2. Nourrir l’IA de données directement issues du terrain
L’entraînement efficace de l’IA conversationnelle repose sur des données de haute qualité. Il est indispensable de collecter et d’annoter des données pertinentes provenant directement du terrain et des conversations que l’IA devra prendre en charge.
Un exemple valant souvent mieux que de longues phrases, cela revient à identifier pour un jeu de phrases données l’intention de l’utilisateur, ce qu’il souhaite réaliser. On y associera par la suite les processus propres à l’entreprise :
- Je souhaite une nouvelle carte bancaire – RenouvellementCarte
- J’ai perdu ma carte bancaire – RenouvellementCarte
- Ma carte a été refusé au restaurant – ErreurPaiement
- J’ai voulu payer par carte mais ça n’a pas marché – ErreurPaiement
Dans ce cadre, les échanges entre les utilisateurs et les employés constituent une mine d’informations précieuses. C’est en utilisant ces données que l’on obtient les représentations les plus fidèles de la façon dont s’expriment réellement les clients. Cela permettra d’identifier avec un meilleur taux de réussite leurs intentions une fois l’IA entraînée.
Il est possible, et parfois tentant, de partir d’une feuille blanche et d’imaginer quelles sont les demandes fréquentes des utilisateurs et comment elles sont exprimées. Si ce processus peut fonctionner dans un premier temps il présente de mon expérience certains risques majeurs :
- L’IA semblera entrainée et prête à l’emploi mais une fois confrontée au « parler-vrai » des utilisateurs ses stats risquent de s’effondrer. Cela se traduira par une perte importante du niveau de reconnaissance des intentions et donc de la capacité de l’IA à bien répondre aux demandes utilisateurs.
- Les principales demandes qui auront concentré l’énergie au cours du projet ne seront pas forcément les demandes les plus courantes des utilisateurs et certains périmètres importants risquent d’avoir été oubliés ou délaissés au profit d’autres peu usités.
Un bon entrainement, vous l’aurez sans doute compris, se nourrit au maximum des données issues de la réalité du terrain (extract de tickets, enregistrement de conversations…). Il s’appuie aussi, et c’est primordial, sur la connaissance des opérationnels en contact au jour le jour avec les clients.
3. Itérer et organiser l’amélioration continue
L’entraînement d’une IA conversationnelle est un processus itératif. Peu importe la quantité de travail initial, votre modèle devra évoluer dans le temps. C’est un parcours essentiel pour maintenir la pertinence et la précision de l’IA à long terme.
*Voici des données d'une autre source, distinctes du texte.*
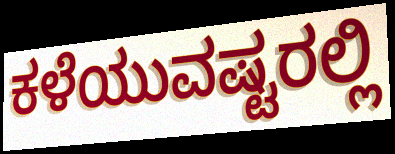
ಕಳೆಯುವಷ್ಟರಲ್ಲಿ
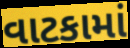
વાટકામાં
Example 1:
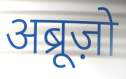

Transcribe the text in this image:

अब्रूज़ो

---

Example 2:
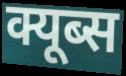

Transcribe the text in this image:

क्यूब्स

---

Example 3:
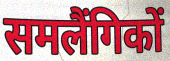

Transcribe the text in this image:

समलैंगिकों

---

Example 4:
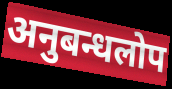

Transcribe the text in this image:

अनुबन्धलोप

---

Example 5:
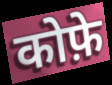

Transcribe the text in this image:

कोफ़े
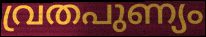
വ്രതപുണ്യം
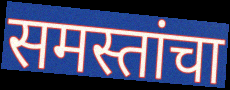
समस्तांचा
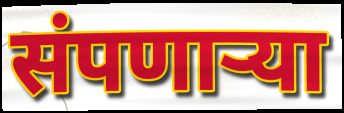
संपणार्‍या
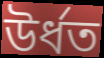
উৰ্ধত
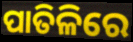
ପାତିଳିରେ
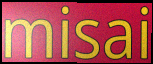
misai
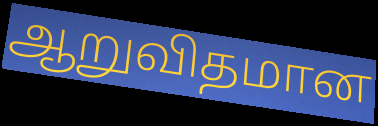
ஆறுவிதமான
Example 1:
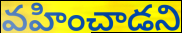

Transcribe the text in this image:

వహించాడని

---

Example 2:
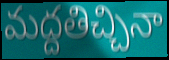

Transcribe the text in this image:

మద్దతిచ్చినా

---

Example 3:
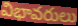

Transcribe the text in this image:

విభావరులు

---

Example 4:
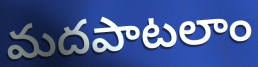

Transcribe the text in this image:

మదపాటలాం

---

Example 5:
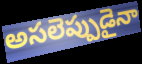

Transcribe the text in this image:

అసలెప్పుడైనా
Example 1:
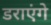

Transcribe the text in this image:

डराएंगे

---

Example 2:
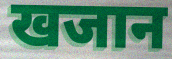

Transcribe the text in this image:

खजान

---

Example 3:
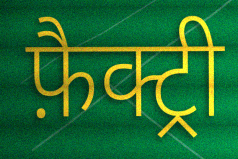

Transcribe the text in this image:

फ़ैक्ट्री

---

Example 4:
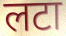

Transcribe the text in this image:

लटा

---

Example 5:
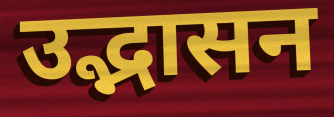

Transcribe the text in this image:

उद्भासन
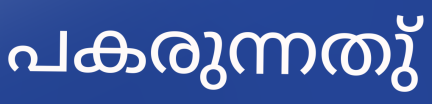
പകരുന്നതു്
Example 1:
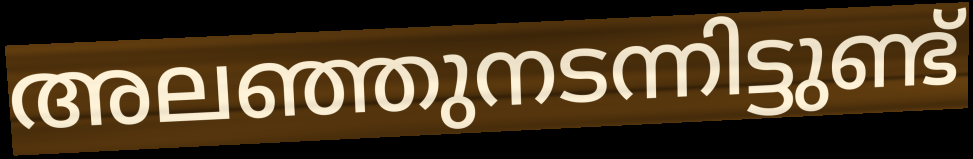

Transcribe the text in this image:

അലഞ്ഞുനടന്നിട്ടുണ്ട്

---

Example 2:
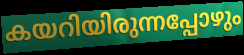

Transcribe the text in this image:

കയറിയിരുന്നപ്പോഴും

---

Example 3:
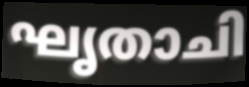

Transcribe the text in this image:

ഘൃതാചി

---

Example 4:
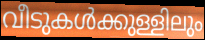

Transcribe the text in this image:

വീടുകൾക്കുള്ളിലും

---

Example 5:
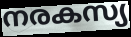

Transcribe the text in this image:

നരകസ്യ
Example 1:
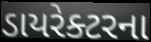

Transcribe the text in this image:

ડાયરેક્ટરના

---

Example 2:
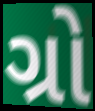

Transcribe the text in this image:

ગ્રો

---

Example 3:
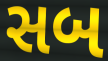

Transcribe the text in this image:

સબ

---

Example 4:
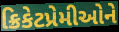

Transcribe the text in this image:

ક્રિકેટપ્રેમીઓને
Il est, de fait, important de recueillir les retours des utilisateurs et de les intégrer dans le processus d’entrainement de l’IA. Cela permet d’ajuster les réponses, de répondre à de nouvelles requêtes en ajoutant de nouvelles compétences à l’IA ainsi qu’à anticiper d’éventuelles évolutions métiers.
Sur le court terme une bonne pratique peut être d’ouvrir son IA aux utilisateurs pendant des périodes courtes prédéfinies. Par exemple, pour une IA conversationnelle par téléphone, d’ouvrir son service 1h par jour afin d’utiliser les données ainsi collectées pour améliorer son modèle. Une fois atteint le niveau objectif de reconnaissance et de traitement, l’IA conversationnelle pourra être déployée.
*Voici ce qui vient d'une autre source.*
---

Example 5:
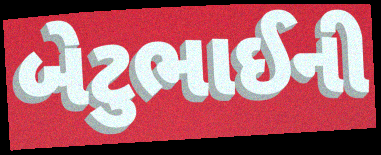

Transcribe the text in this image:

બેટુભાઈની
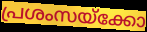
പ്രശംസയ്ക്കോ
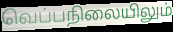
வெப்பநிலையிலும்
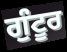
ਗੁੰਟੂਰ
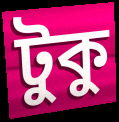
টুকু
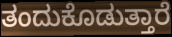
ತಂದುಕೊಡುತ್ತಾರೆ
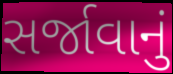
સર્જાવાનું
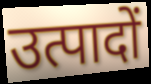
उत्पादों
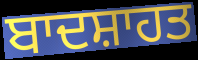
ਬਾਦਸ਼ਾਹਤ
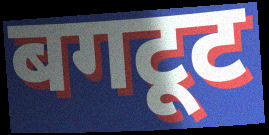
बगटूट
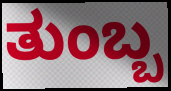
ತುಂಬ್ಬ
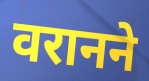
वरानने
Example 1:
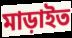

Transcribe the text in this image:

মাড়াইত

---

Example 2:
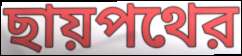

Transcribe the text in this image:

ছায়পথের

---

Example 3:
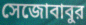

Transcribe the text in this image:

সেজোবাবুর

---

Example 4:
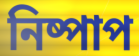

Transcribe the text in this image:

নিষ্পাপ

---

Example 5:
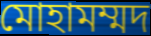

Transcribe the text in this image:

মোহামম্মদ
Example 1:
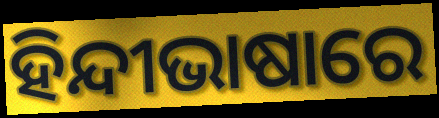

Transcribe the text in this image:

ହିନ୍ଦୀଭାଷାରେ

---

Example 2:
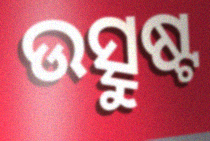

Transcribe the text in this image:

ଉତ୍ସୁଷ୍ଟ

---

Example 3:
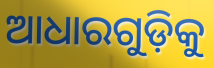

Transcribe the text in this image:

ଆଧାରଗୁଡ଼ିକୁ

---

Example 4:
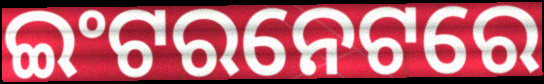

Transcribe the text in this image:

ଇଂଟରନେଟରେ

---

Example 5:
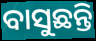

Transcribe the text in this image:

La mise en place de projets d’IA conversationnelle, vous l’aurez compris, peut transformer en profondeur la manière dont les entreprises interagissent avec leurs clients. Pour que cela fonctionne de manière efficace, il est primordial d’associer à ces projets les personnes qui connaissent le mieux les clients finaux, leurs manières de s’exprimer ainsi que leurs attentes.
Que ce soit au sein d’un service client ou d’une direction interne (DRH, DSI, Direction Juridique…) un projet d’IA repose sur une collaboration étroite entre le métier et la technologie.